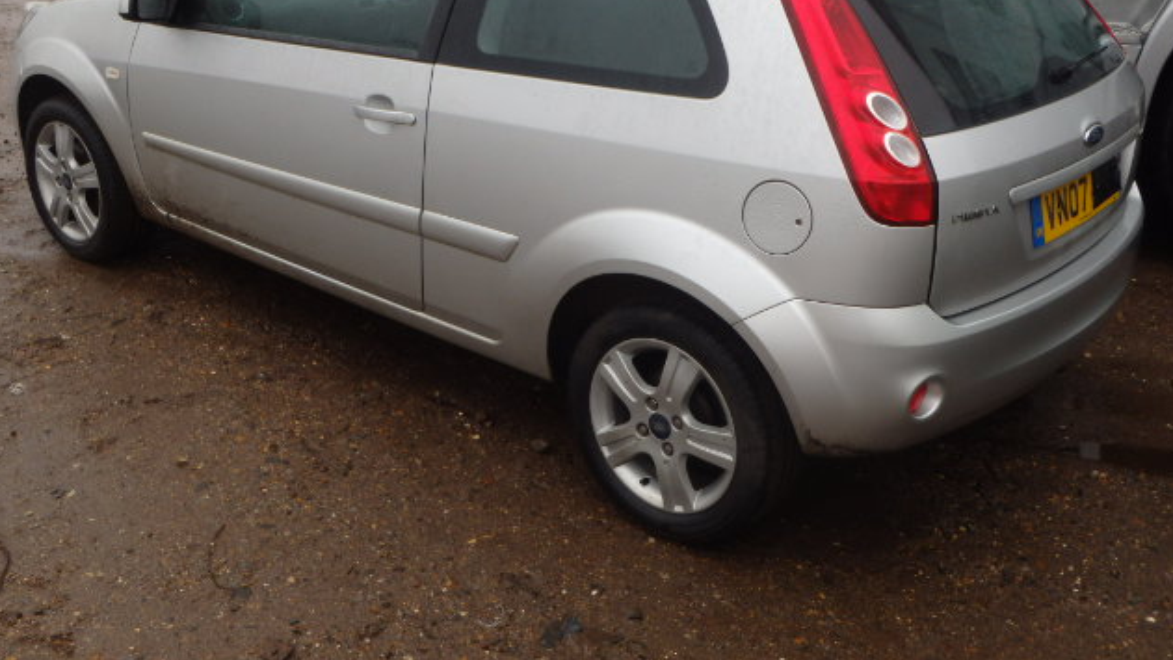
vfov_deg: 28.2
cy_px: 231
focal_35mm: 42
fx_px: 1306
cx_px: 587
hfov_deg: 48.4
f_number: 4.6
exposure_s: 1/80
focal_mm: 6.8
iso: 200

------

> REQUEST
Repeat the records above exactly, leaving out the pictures.

> ANSWER TO THIS TASK
vfov_deg: 28.2
cy_px: 231
focal_35mm: 42
fx_px: 1306
cx_px: 587
hfov_deg: 48.4
f_number: 4.6
exposure_s: 1/80
focal_mm: 6.8
iso: 200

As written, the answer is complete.